MetScape 3 Input Files
Download sample input files: concepts.xlsx, genes.xlsx, metabolites.xlsx, correlations.xlsx, groups.xlsx
Input File Formats -- Pathway Networks
For pathway networks, MetScape 3 allows users to upload three types of files – compound files, gene files and concept files. Each type is optional, e.g. you can upload only compounds, only genes, only concepts, or any combination of the above.
Compound File
The first column should always contain KEGG compound IDs. The subsequent columns should contain normalized experimental measurements. If the experiment has several time points they should be listed in the adjacent columns, as shown in the example below, e.g. control t0, control t1, control t2 etc. The top row contains column headings that will be used to label the data.
Gene File
The first row should contain column headings that label the data. The first column should always contain Entrez Gene IDs. The second column should contain p-values for differentially expressed genes (e.g. from test). The third column can contain either log fold change or fold change values.
The gene file can contain all genes (e.g. from a microarray experiment) or significant genes only.
Please note that the list of all genes is required in order to run LRpath (see complete user manual for details).
Concept File
The concept file can be generated by gene set enrichment analysis tools such as LRpath or GSEA from gene expression data.
Gene set enrichment testing is an approach used to test for predefined biologically-relevant gene sets that contain more significant genes from an experimental dataset than expected by chance.
- GSEA (Subramanian at al., Proc. Natl. Acad. Sci. USA, 2005, 102, 15545-15550)
- LRpath (Sartor et al., 2009, Bioinformatics. 2009, 25(2):211-7.)
Input File Formats -- Correlation Networks
Starting with MetScape 3.1, correlation networks can also be built. These networks are based on experimental data provided in a correlation file. In addition, users can upload group definition files, grouping metabolites based on class, structure, or any other basis.

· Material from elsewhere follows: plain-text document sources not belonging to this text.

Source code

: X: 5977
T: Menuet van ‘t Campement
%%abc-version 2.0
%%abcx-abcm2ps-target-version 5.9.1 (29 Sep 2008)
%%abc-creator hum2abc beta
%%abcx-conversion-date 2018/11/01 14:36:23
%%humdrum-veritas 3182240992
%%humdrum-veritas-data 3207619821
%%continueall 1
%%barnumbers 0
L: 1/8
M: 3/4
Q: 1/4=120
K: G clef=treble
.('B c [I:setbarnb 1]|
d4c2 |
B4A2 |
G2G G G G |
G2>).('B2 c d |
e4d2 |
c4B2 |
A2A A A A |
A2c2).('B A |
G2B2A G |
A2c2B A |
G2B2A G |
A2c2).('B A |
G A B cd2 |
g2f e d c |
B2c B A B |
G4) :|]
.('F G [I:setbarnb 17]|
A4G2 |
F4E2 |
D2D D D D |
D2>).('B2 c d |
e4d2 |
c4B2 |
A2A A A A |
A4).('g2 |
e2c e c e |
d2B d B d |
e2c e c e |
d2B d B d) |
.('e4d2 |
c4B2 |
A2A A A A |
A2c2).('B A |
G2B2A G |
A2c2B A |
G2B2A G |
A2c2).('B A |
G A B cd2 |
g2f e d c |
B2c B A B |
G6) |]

If you are starting from measurement data such as MS data, you may want to look into generating correlation files using our CorrelationCalculator tool.
Correlation File
The correlation file can be in either of two formats. The first is a column-based format consisting of pairs of metabolites in the first two columns followed by any number of pairwise correlation measurements between the two metabolites in subsequent columns. Some examples of measurements are Pearson's correlation coefficient, partial correlation coefficient, p-value, q-value and adjusted p-value.
The second format is a matrix format consisting of metabolite names across the first row and column and correlation measurements between each pair of metabolites in the corresponding cells. Please note that only a single measurement for each metabolite pair is supported by this format, whereas the first format supports any number of measurements for each pair of metabolites.
Group File
The group definition file has a simple two-column format, with metabolite names in the first column and the corresponding group names in the second column. Any metabolites not included in the group file will be considered part of a single additional group for visualization purposes. Group files are optional.